Furthermore, since in some patients the area of the specimen in large, the number of total observation for that patient is large. Running cross-validation with splitting based on patient ID, this would cause the size of (especially) the validation group to change significantly in size between folds, which would give me a biased estimate as well right?
Would random sampling perhaps be a better option? How about dividing the data in training, validation and testing groups? -> How else to perform model selection and hyper-parameter optimization without introducing significant bias?

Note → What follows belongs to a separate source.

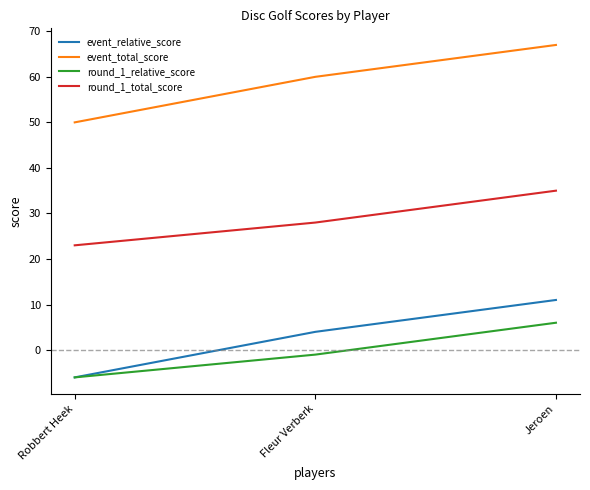

What is the difference between the event_relative_score values at Fleur Verberk and Robbert Heek?

10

The main limitation of my current dataset, I think, is the number of patients that I am able to obtain during the course of my thesis. (max. 30 total). With the data available, I would however like to give accurate estimates of classifier performance.
I would love to hear your insights about this particular problem as I cannot find any meaningfull literature regarding cross validation of 'grouped' variables.
Ilya on 14 Feb 2017
I haven't understood what you mean by "performing cross validation on 'grouped' observations. Where the patient ID would correspond to different groups". If you wanted to stratify by patient ID, you would obtain splittings (folds) with the same fraction of data from a specific patient in each fold. That is, if you have say patient A with Na observations and patient B with Nb observations and if you want 10-fold cross-validation stratified by patient ID, each fold gets 0.1*Na observations for patient A and 0.1*Nb observations for patient B. If that's what you want, I do not understand why you believe that "this would cause the size of (especially) the validation group to change significantly in size between folds". The size of each fold would be 10% of the dataset.
If, on the other hand, you wanted to put all obervations for patient A in one fold, all observations for patient B in another fold and so on, your folds would be of unequal size. But this would not be stratified cross-validation.